All this talk about the wise being foolish sort of has me down. Probably because I’m one of the wise guys they’re talking about in Corinthians. I am educated. I am smart. I’m a college professor. I’m in Mensa. And people like me tend to rely pretty heavily on our intelligence. We think we’re so smart. But what do we really know? I saw a t-shirt the other day that said, “I’m a college professor: to save time, let’s just assume I’m right” I know a lot of stuff. I’m well read. I’m a whiz at trivia. But what do I know, really? Seriously, I don’t know anything. I don’t know how we got here. I don’t know what all this means. I can’t see the big picture, because I’m human. I’m not God. And that’s the point. We humans are naturally restricted. We don’t know how everything happens. We don’t know how the earth got here. We don’t know what happens when we die. We are human. We live, then we die. We couldn’t do this. We couldn’t make a world or make people from scratch or understand how it happened or where it’s going. We have to have faith. And we have to accept that we don’t know everything. We call ourselves wise and think we know so much, and we think we have all the answers, but in fact, we know very little, and we do not have all the answers. Even those who know a lot, in the bigger scheme of things know very little. We think we have everything, but everything we have and our very selves belong to God. Nothing is really ours, not our possessions, not our environment, not our experiences. It is all from God, and it is all God’s.

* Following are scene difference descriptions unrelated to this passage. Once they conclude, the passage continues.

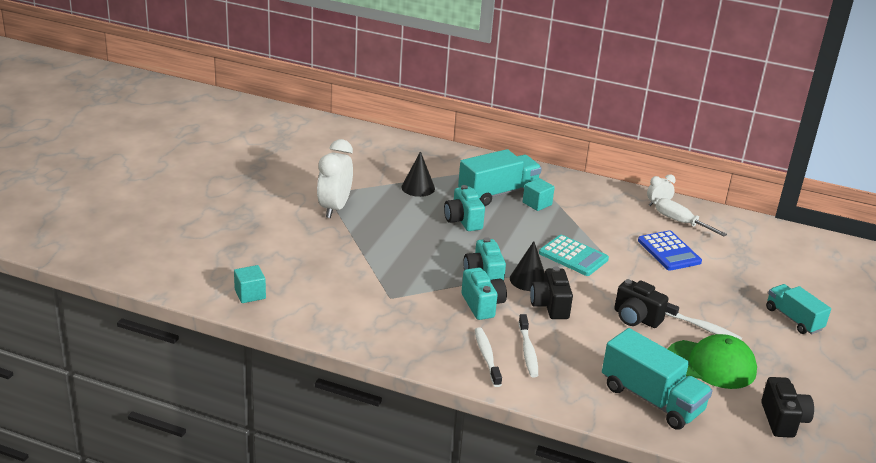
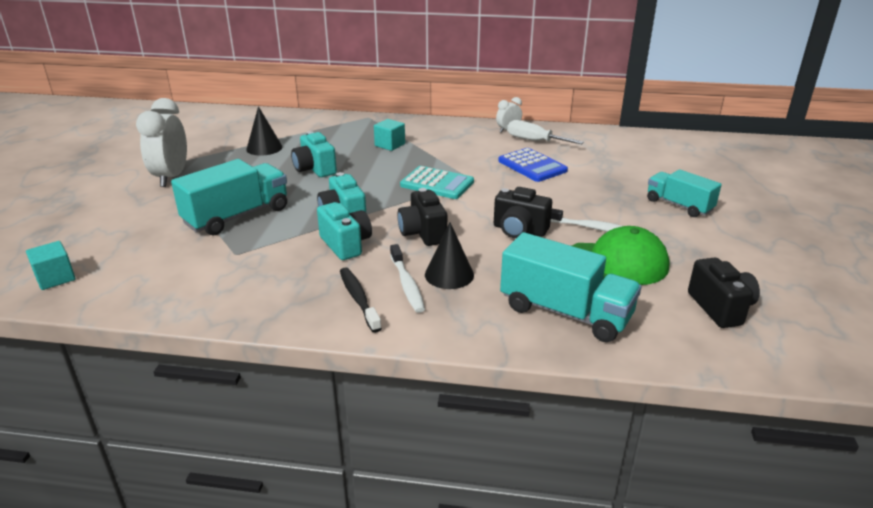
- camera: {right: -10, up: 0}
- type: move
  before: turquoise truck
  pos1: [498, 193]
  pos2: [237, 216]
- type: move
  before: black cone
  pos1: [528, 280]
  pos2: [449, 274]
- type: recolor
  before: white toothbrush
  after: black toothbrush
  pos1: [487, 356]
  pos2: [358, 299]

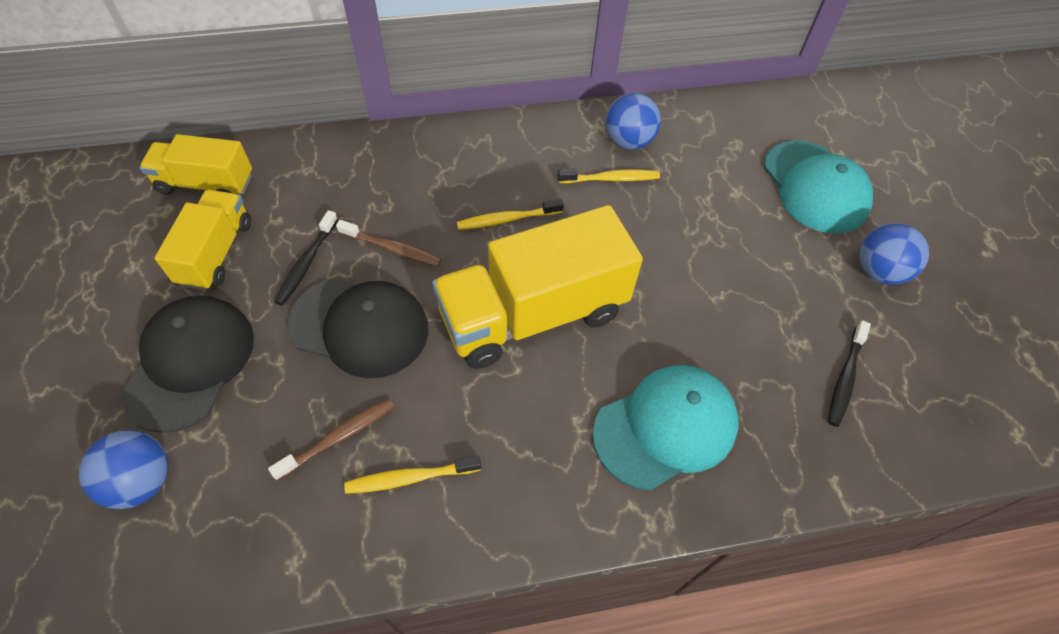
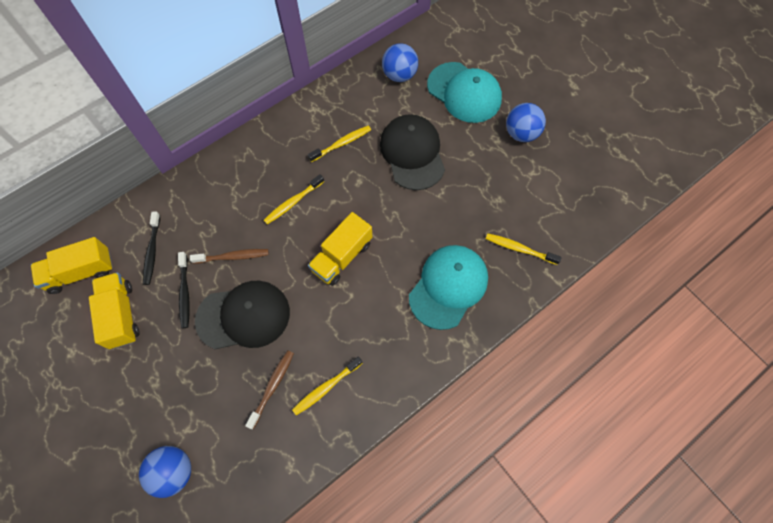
- camera: {right: -25, up: 10}
- type: move
  before: blue ball
  pos1: [628, 141]
  pos2: [399, 75]
- type: resize
  before: yellow truck
  pos1: [533, 314]
  pos2: [342, 256]
  scale: 0.57
- type: move
  before: black cap
  pos1: [190, 363]
  pos2: [412, 153]
- type: move
  before: black toothbrush
  pos1: [845, 377]
  pos2: [152, 251]
- type: insert
  after: yellow toothbrush
  pos2: [520, 249]

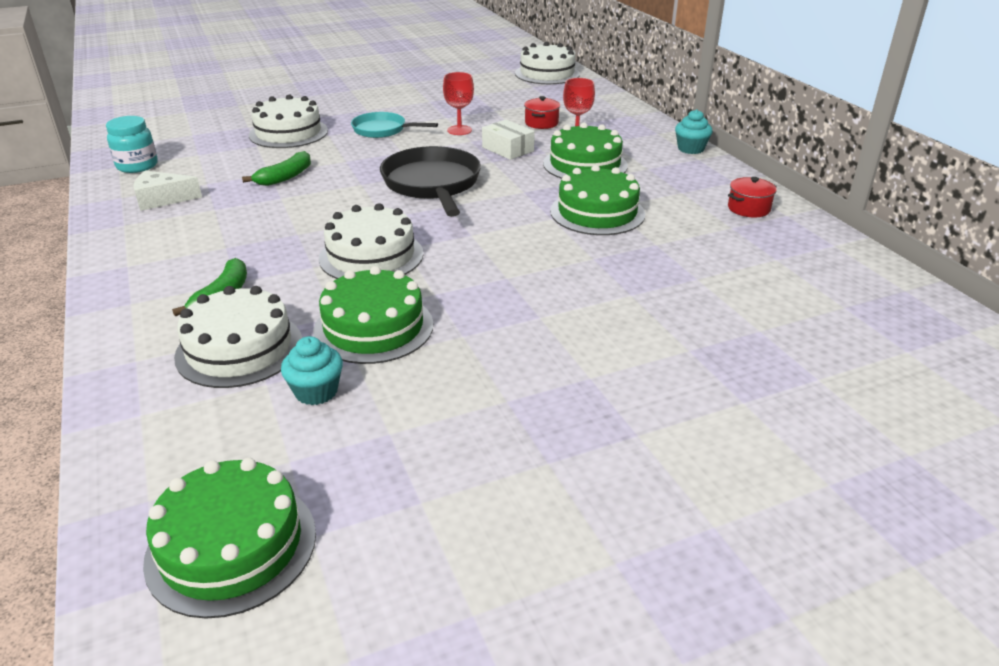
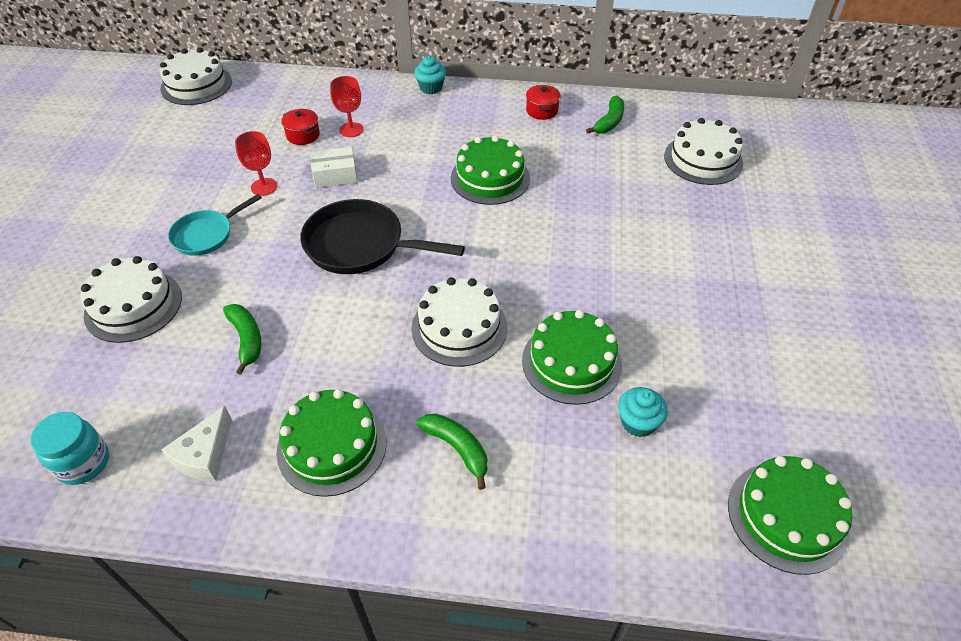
- camera: {right: -60, up: 15}
- type: move
  before: green cake
  pos1: [585, 164]
  pos2: [332, 446]
- type: move
  before: white cake
  pos1: [239, 349]
  pos2: [703, 159]
- type: insert
  after: green banana
  pos2: [609, 122]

When Peter is having a bad day fishing, Jesus tells him to put out his nets one last time. Peter says that they’ve been fishing all day and have nothing to show for it, but he puts out his nets on Jesus’ word. And the haul is so great he can’t get them all in the boat. And Peter says, in effect, I’m not worthy. He doesn’t know how this could happen. There were no fish, then there were so many fish he can’t contain them. That’s not possible. But it happened. Peter thinks he knows about fishing, but what does he know? He knows enough to put his faith and trust in Jesus and to follow him. Jesus says he will be a fisher of men now, able to share his faith and his experience.

We don’t know anything, but we should know enough to put our faith and trust in the Lord and follow him. We don’t know it all. We can’t know it all. But we can accept this and trust in God.